The labors of May depicted in May calendar images in books of hours typically feature hawking (sometimes on horseback), and courting, with a fair number of either of these images including greenery in the form of leafy boughs or even potted plants.
The Calens of May or May first, popularly known as May Day, is closely associated with the Celtic feast of Beltane, traditionally celebrated on the first of May. It was my interest in May day, Maying and Beltane that first led me to study the May calendar images in books of hours and their ancestor, the psalter since one of the traditional labors of May is bringing in the green, or Maying.
May calendar images in books of hours images often feature the custom of “bringing in the May” or Maying, Maying was a popular rural custom in much of Europe right through the early twentieth century, and most notably featured young people going out early in the morning of May 1 to fetch green boughs, especially boughs of Hawthorne, and adorning houses with them. Books of hours for the labor of May often show courtiers engaged in a May procession or jaunt, carrying or displaying the green boughs of spring.

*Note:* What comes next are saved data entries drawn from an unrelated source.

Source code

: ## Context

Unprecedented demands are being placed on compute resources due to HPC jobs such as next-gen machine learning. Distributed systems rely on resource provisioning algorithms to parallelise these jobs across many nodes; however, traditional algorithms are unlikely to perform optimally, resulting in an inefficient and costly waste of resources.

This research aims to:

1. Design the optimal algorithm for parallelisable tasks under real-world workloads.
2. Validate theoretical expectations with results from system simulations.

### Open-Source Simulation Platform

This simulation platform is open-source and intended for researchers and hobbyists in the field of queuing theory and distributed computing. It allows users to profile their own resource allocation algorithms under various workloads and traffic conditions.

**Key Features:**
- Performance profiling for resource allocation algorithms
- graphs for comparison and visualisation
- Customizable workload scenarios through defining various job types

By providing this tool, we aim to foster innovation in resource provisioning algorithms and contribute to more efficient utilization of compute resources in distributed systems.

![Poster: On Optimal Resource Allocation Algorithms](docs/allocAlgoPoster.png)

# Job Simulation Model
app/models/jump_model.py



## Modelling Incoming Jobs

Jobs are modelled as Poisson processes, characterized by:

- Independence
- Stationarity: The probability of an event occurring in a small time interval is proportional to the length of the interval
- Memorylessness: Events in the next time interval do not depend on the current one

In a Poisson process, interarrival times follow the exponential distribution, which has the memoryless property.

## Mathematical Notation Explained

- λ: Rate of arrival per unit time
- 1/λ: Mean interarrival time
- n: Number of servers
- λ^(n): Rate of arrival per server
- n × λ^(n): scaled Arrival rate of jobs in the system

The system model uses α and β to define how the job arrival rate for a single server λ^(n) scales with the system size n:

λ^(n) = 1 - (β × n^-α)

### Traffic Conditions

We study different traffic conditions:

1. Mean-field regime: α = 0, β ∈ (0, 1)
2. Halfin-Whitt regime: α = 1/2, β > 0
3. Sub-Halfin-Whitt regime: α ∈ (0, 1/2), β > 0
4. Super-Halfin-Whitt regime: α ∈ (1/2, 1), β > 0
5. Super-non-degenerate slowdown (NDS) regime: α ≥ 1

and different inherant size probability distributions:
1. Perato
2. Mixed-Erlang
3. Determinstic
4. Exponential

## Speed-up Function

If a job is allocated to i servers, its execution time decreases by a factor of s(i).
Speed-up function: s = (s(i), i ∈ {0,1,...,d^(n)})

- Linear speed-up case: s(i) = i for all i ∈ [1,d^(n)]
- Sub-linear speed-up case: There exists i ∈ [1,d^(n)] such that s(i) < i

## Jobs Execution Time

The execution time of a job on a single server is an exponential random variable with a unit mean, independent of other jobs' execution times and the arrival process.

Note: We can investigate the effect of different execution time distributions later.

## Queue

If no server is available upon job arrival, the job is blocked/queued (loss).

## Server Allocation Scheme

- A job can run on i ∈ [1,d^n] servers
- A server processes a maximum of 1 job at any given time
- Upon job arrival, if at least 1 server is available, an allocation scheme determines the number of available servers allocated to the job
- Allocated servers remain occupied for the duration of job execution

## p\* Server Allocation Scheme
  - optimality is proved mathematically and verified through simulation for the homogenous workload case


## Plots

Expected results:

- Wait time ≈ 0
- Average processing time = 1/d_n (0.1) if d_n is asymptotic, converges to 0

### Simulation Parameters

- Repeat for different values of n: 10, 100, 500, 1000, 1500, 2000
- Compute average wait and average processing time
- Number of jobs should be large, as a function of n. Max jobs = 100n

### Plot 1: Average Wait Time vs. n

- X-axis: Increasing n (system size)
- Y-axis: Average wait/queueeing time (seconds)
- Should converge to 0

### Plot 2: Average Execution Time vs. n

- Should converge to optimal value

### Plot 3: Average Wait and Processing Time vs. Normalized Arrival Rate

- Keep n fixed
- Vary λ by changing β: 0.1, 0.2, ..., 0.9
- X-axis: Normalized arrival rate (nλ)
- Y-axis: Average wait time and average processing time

Queen Mary’s Psalter calendar page for May British Library Royal 2 B VII f. 75v Detail England c. 1310–1320
Often the May image of hawking shows two men in a spring landscape. Sometimes one of the men is on horseback; the bird may be airborne or perched on an arm. Maying scenes and courting scenes may be on land, in the midst of a verdant landscape, or on the water, in a May boating scene, perhaps featuring greenery and musicians. Simon Bening’s May calendar illumination in the British Library’s Golf Book, and his illustration in the Morgan Library’s Da Costa Hours calendar pages for May both feature May greenery, musicians, and boats.
Probably the most famous book of hours image of May is that of the Très Riches Heures du Jean Duc de Berry; it features a mounted Maying party of exquisitely dressed courtiers on beautiful horses. Many of them are also bearing May greenery as they progress in a “May jaunt.”
A fairly typical labor of May image shows a young man in aristocratic dress sitting on a horse, often with a hawk or falcon, and very much in accord with Chaucer’s description of the young Squire in the General Prologue to The Canterbury Tales:
Embrouded was he, as it were a meede,
90 Al ful of fresshe floures, whyte and reede;
Syngynge he was, or floytynge, al the day,
He was as fressh as is the monthe of May.
Short was his gowne, with sleves longe and wyde.
Wel koude he sitte on hors, and faire ryde (ll. 89–94).
The Squire’s portrait from the Ellesmere Chaucer, Huntington Library
A knight on horseback rides out to go hawking and is just about to remove his hawk’s hood in the labor of May from a psalter in the collections of the Koninklijke Bibliotheek. This psalter was created in Normandy in about 1180. The image is from the calendar page for May. This page shows several labor of May images from the Books of Hours in the Koninklijke, including their part of the Hours of Simon de Verie which shows a young man hawking. You’ll notice that the Book of Hours by the Master of Jean Rolin II also shows a young man hawking. You’ll also see the familiar “twins” image.
The labor of May in BNF, Lat 18104 is fol. 3 from John Duc du Berry’s Petites Heures, created in France, Paris 14th Century. It’s from the Bibliotheque National, and is the actual calendar page for May. Most of the images are sacred in nature, but at the top right is a couple, possibly the Gemini twins, possibly a male and female couple bathing or doing something naked. This image is similar to images on other May pages that are definitely of a young couple in an embrace.
This particular page, fol. 4r is the May calendar page from Bodleian MS. Buchanan e. 3, a book of hours produced in Rouen, France, c. 1500. There’s man and a woman on horseback, a typical May promenade image, and at the bottom right, a definitely naked couple embracing amidst shrubbery—another traditional labor of May image.
The Frick Book of Hours, ND3363.P23B5 a book of hours in Latin and French c. 1475-1485 has two calendar pages for each month. The first calendar page for May, F. 5r, shows a couple hawking with dogs. The second page, F. 5v. shows the familiar nude male and female Gemini figures half hidden behind a shield.